PROBLEM DETAILS -> What is needed is an exact copy of all the entries below.

Stored data ->
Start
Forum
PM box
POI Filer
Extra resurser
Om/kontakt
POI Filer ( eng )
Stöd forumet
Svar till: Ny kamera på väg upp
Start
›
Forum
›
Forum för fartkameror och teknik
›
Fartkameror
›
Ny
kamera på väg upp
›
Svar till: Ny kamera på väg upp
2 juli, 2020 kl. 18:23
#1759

YOUR SOLUTION ->
Start
Forum
PM box
POI Filer
Extra resurser
Om/kontakt
POI Filer ( eng )
Stöd forumet
Svar till: Ny kamera på väg upp
Start
›
Forum
›
Forum för fartkameror och teknik
›
Fartkameror
›
Ny
kamera på väg upp
›
Svar till: Ny kamera på väg upp
2 juli, 2020 kl. 18:23
#1759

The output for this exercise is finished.